UCSB CMPSC40 — Foundations of Computer Science — Winter 2021

Archived content. Lecture material left here for whomever may find it useful.

Course Overview

Introduction to the theoretical underpinnings of computer science.
CS 40 introduces the essential mathematical background necessary for computer science, from logical reasoning to a number of basic constructs of discrete mathematics required to succeed in more advanced courses in the curriculum.

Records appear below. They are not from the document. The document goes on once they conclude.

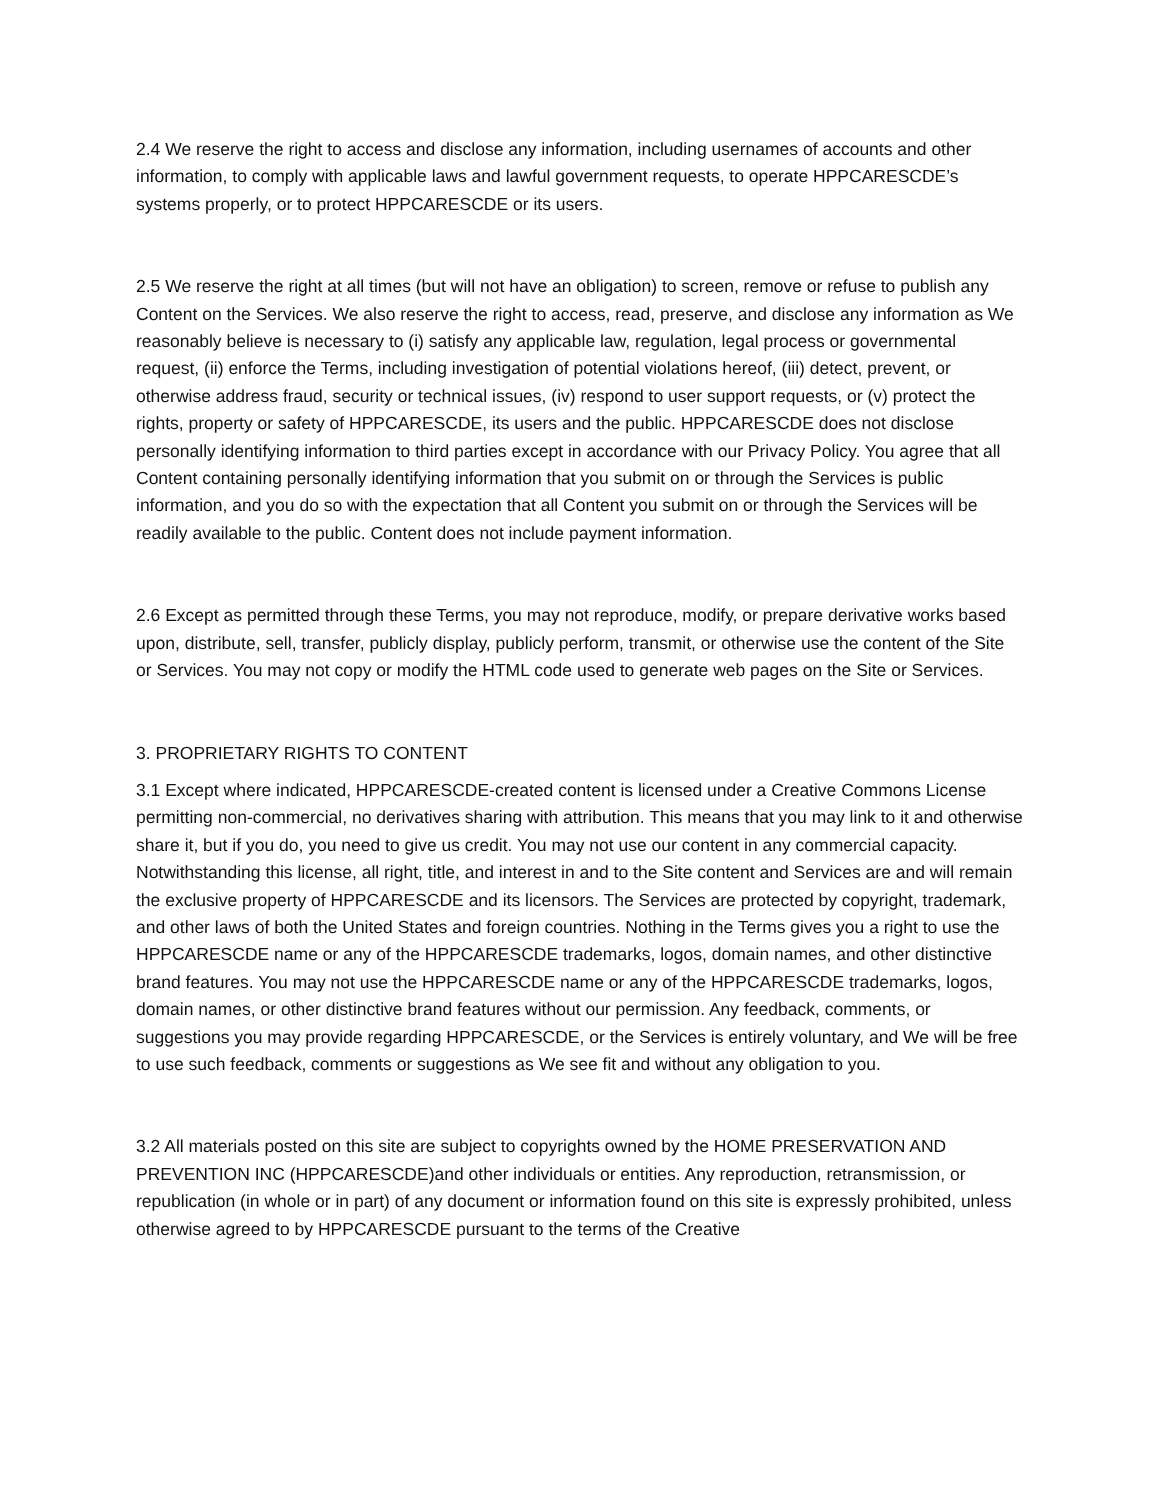2.4 We reserve the right to access and disclose any information, including usernames of accounts and other information, to comply with applicable laws and lawful government requests, to operate HPPCARESCDE’s systems properly, or to protect HPPCARESCDE or its users.
2.5 We reserve the right at all times (but will not have an obligation) to screen, remove or refuse to publish any Content on the Services. We also reserve the right to access, read, preserve, and disclose any information as We reasonably believe is necessary to (i) satisfy any applicable law, regulation, legal process or governmental request, (ii) enforce the Terms, including investigation of potential violations hereof, (iii) detect, prevent, or otherwise address fraud, security or technical issues, (iv) respond to user support requests, or (v) protect the rights, property or safety of HPPCARESCDE, its users and the public. HPPCARESCDE does not disclose personally identifying information to third parties except in accordance with our Privacy Policy. You agree that all Content containing personally identifying information that you submit on or through the Services is public information, and you do so with the expectation that all Content you submit on or through the Services will be readily available to the public. Content does not include payment information.
2.6 Except as permitted through these Terms, you may not reproduce, modify, or prepare derivative works based upon, distribute, sell, transfer, publicly display, publicly perform, transmit, or otherwise use the content of the Site or Services. You may not copy or modify the HTML code used to generate web pages on the Site or Services.
3. PROPRIETARY RIGHTS TO CONTENT
3.1 Except where indicated, HPPCARESCDE-created content is licensed under a Creative Commons License permitting non-commercial, no derivatives sharing with attribution. This means that you may link to it and otherwise share it, but if you do, you need to give us credit. You may not use our content in any commercial capacity. Notwithstanding this license, all right, title, and interest in and to the Site content and Services are and will remain the exclusive property of HPPCARESCDE and its licensors. The Services are protected by copyright, trademark, and other laws of both the United States and foreign countries. Nothing in the Terms gives you a right to use the HPPCARESCDE name or any of the HPPCARESCDE trademarks, logos, domain names, and other distinctive brand features. You may not use the HPPCARESCDE name or any of the HPPCARESCDE trademarks, logos, domain names, or other distinctive brand features without our permission. Any feedback, comments, or suggestions you may provide regarding HPPCARESCDE, or the Services is entirely voluntary, and We will be free to use such feedback, comments or suggestions as We see fit and without any obligation to you.
3.2 All materials posted on this site are subject to copyrights owned by the HOME PRESERVATION AND PREVENTION INC (HPPCARESCDE)and other individuals or entities. Any reproduction, retransmission, or republication (in whole or in part) of any document or information found on this site is expressly prohibited, unless otherwise agreed to by HPPCARESCDE pursuant to the terms of the Creative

It is a 5 unit course instead of the usual 4, and as such requires more study time and commitment.

Prereqs: 16 and Math 4A
Prereq for: 130A, 138, 178

Books: “Discrete Mathematics and Its Applications” by Kenneth H. Rosen, 6th edition or newer.

Topics covered in CS40

Propositional and first-order predicate classical logic
Proof techniques
Mathematical datatypes: Sets, function, relations
Set cardinality and countability
Induction and recursion, strong induction, structural induction
Recursively defined structures
Divide-and-conquer type recurrences
Combinatorics: Elementary counting
Combinatorics: Permutations, combinations, binomial coefficients
Modular arithmetic and elementary cryptography
The principle of inclusion-exclusion

Lectures and Reading Assignments

Lecture		Topics covered
Week 1		Chapters 1.1-1.3 (propositional logic)
Week 2		Chapters 1.4-1.8 (predicate logic and proof methods)
Week 3		Chapters 2.1-2.3 (sets and functions)
Week 4		Chapters 2.3-2.4 (functions, sequences and summation), additional notes on sequences and summation; chapters 4.1-4.3 (number theory)
Week 5		Lecture notes (Representation of negative integers, Fermat’s little theorem and RSA encryption); chapters 4.4-4.5 (solving congruences and applications)
Week 6		Lecture notes (cardinality and countability)
Week 7		Lecture notes (computability and density); chapters 9.1, 9.5, 9.6 (partial orderings, well orderings and equivalence relations)
Week 8		Chapters 5.1-5.3 (mathematical induction, strong induction, structural induction and recursive structures)
Week 9 & 10		Lecture notes (combinatorics); chapters 6.1-6.5 (combinatorics: counting, combinations and permutations, binomial coefficients and binomial theorem, generalized combinations and permutations)